And so, during a “period of retreat” during lockdown, Bea brought Reco to life – committing to only using surplus leather to create her geometric handbags. Since her materials only came in small batches, she developed a patchwork technique (or ‘assemblage’) to create soft, shapely designs, made in limited-edition runs depending on how much of each colour was available.

The brand’s commitment to only using deadstock leathers – from Leather Working Group-approved Italian and Spanish tanneries, no less – is evident in its stock levels, with some bags only being produced in batches of just 10 to 15. Founder Bea often shares her process of sourcing leathers on the Reco Instagram, for full transparency.

“Deadstock leathers are leathers that have already been produced but remain idle in warehouses because brands have decided not to use it due to lack of sales and overproduction, wrong colour or last minute changes of design,” she tells her followers.

“To get the most out of the leather, I’m inspired by the technique of patchwork,” she adds. “With this assembling system, the leather is cut in small pieces, which allows us to use most of it and reduce material waste. We collect all the remaining pieces to use for our tags and future projects.”

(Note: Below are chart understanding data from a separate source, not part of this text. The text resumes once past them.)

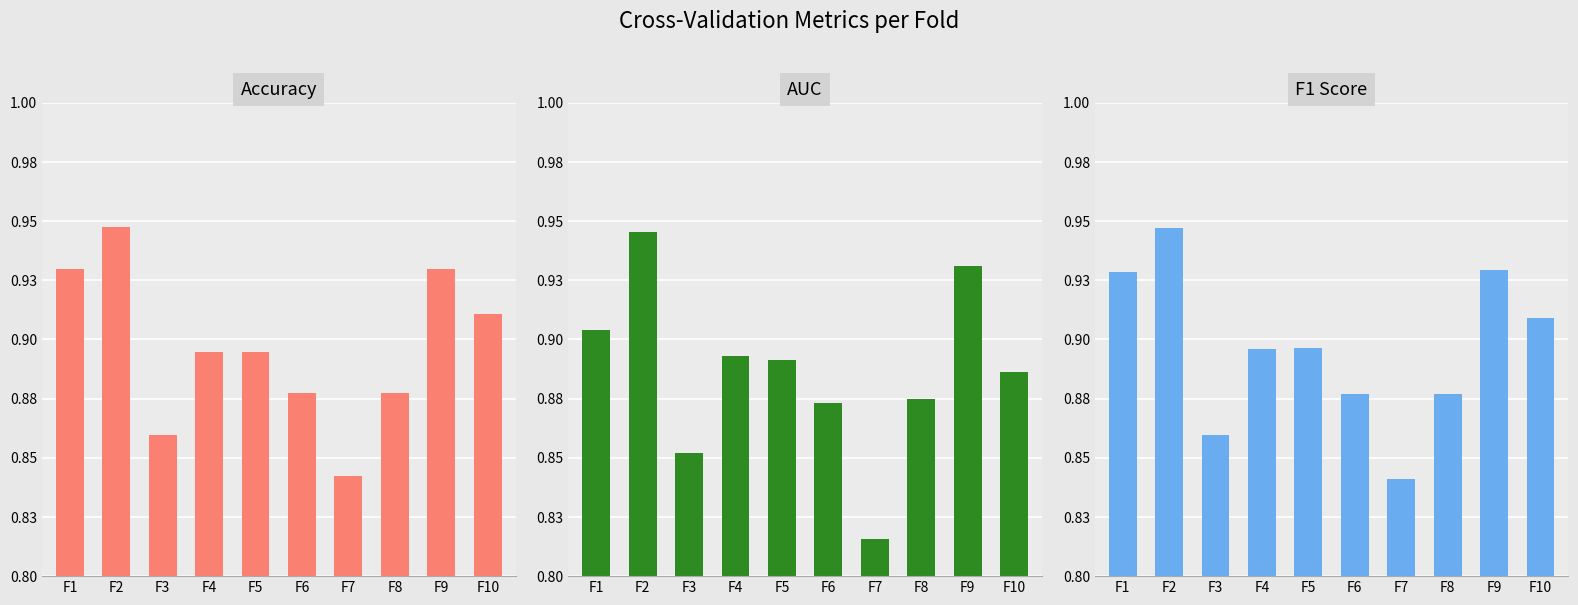

How many groups of bars are there?

10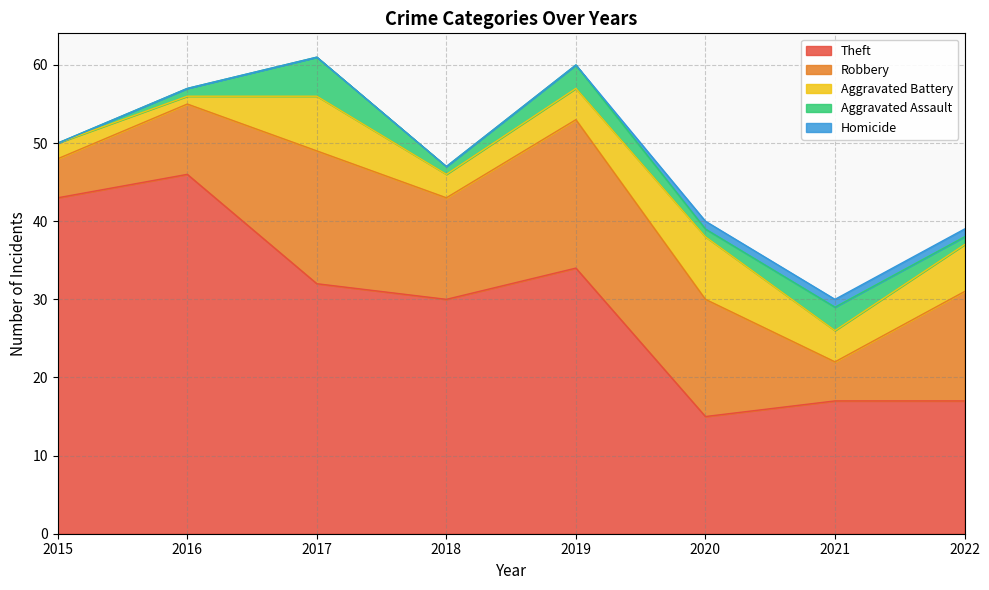

Which category has the lowest value in the Theft series?

2020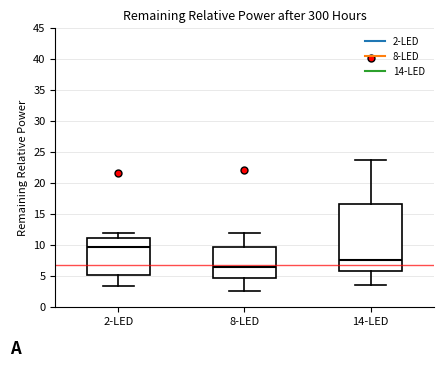

Which box has the lowest median line?

8-LED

Further posts show the shavings of leather offcuts, however minuscule, that are saved for other uses. “We don’t waste anything,” Bea insists.

Since its launch in 2020, Reco has maintained its slow fashion ethos by introducing just four core styles – the quilted Didi (now also available in a mini version), the Piti patchwork shoulder bag, the Cubo crossbody and the Rombo clutch bag. By way of growth, each bag is available in a number of shades, from neutral to bold – all depending on the offcuts that are available, of course.

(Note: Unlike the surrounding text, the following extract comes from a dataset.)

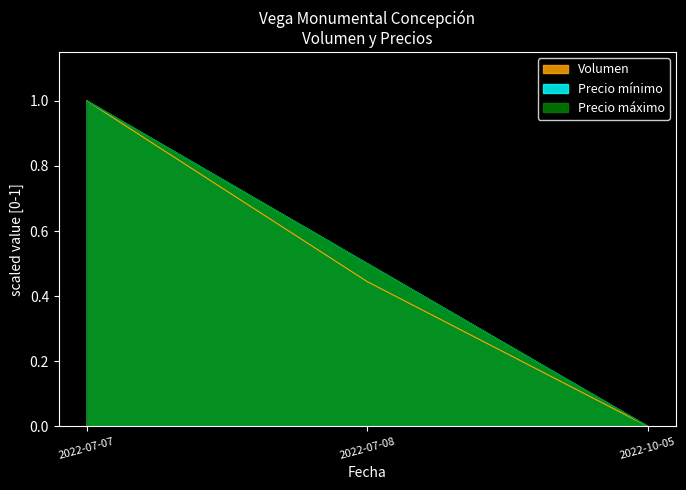

What position from the left is 2022-07-08?

2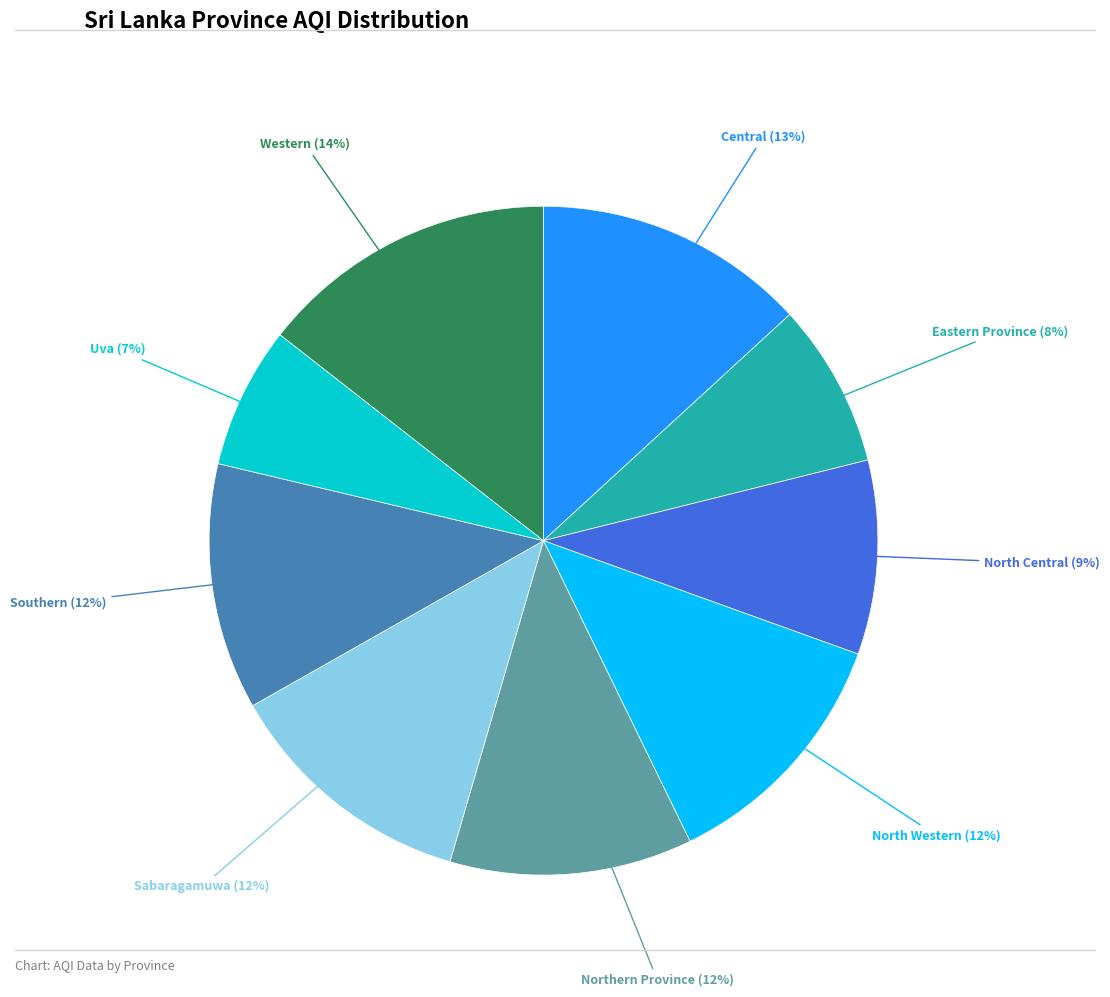

Is Western the majority of the pie?

No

With a mid-luxury price point and a unique production process, Reco has somehow managed to combine exclusivity, sustainability and accessibility within its business model. “If I don’t find the same leather, I can never produce the same bag again, so this is what makes it special,” Bea previously told British Vogue.

“I really want to show it’s possible to have a healthy business while using deadstock, and sticking to limited-edition pieces and small quantities. I believe it’s possible.”

Having secured top name stockists such as Browns, Galeries Lafayette and Farfetch, it looks like Reco is already proving that slow fashion can still mean big business.